Consequences of the epistemic locality problem for AI ethics
If we think we have not reached the end of moral progress on ethical topics like bias, the language of ‘solving’ problems of bias in AI seems too ambitious. We can build AI systems that are less procedurally biased, but saying that we can ‘solve’ a problem implies that the problem is a fixed target. The ethical problems of bias are best thought of as moving targets, since our understanding of them updates over time. Rather than treating them like well-formed problems just waiting for solutions, I suspect we should aim to improve our performance with respect to the current best target. (This is consistent with the view that particular subproblems relating to AI bias that are fixed targets that can be solved.)
In general, I think a good rule of thumb is ‘if a problem hasn’t been solved despite hundreds of years of human attention, we probably shouldn’t build our AI systems in a way that presupposes finding the solution to that problem.’
If our values change over time—i.e. if they update as we get more information and engage in more ethical deliberation—then what is the ultimate goal of work on AI bias and AI ethics more generally? I think it should be to build AI systems that aligned with our values, and that promote and are responsive to ongoing moral progress (or ‘moral change’ for those that don’t think the concept of progress is appropriate here). This includes changes in our collective views about bias.
What does it mean to say that we should build AI systems that ‘align with our values’? Am I saying that systems should align to actual preferences, ideal preferences, or partially ideal preferences? Am I saying that they should align to individual or group preferences and, if the latter, how do we aggregate those preferences and how do we account for differences in preferences? Moreover, how do we take into account problems like the tyranny of the majority or unjust preferences? These are topics that I will probably return to in other posts (see Gabriel (2020) for a discussion of them). For the purposes of this post, it is enough to say that building AI systems that are align with our values means building AI systems that reflect current best practices on issues like bias.
Progress on AI alignment is imperative if we want to build systems that reflect our current and future values about bias.
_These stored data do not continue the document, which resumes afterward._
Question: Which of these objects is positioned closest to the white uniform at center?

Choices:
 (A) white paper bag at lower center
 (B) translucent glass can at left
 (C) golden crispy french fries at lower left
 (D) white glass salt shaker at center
Problems in AI bias also constitute concrete misalignment problems. Building systems that don’t conflict with our values on bias means giving the right weight to any values that conflict, figuring out how to respond to differences in values across different regions, and building systems that are consistent with local laws. These present us with very real, practical problems when it comes to aligning current AI systems with our values. More powerful AI systems will likely present novel alignment problems, but the work we do on problems today could help build out the knowledge and infrastructure needed to respond to the alignment problems that could arise as AI systems get more powerful.
If this picture is correct then the relationship between AI alignment and AI bias is bidirectional. Progress in AI alignment can help us to improve our work on AI bias, and progress in AI bias can help us to improve our work on the problem of AI alignment.
Thanks to Miles Brundage, Gretchen Krueger, Arram Sabeti and others that provided useful comments on the drafts of this post.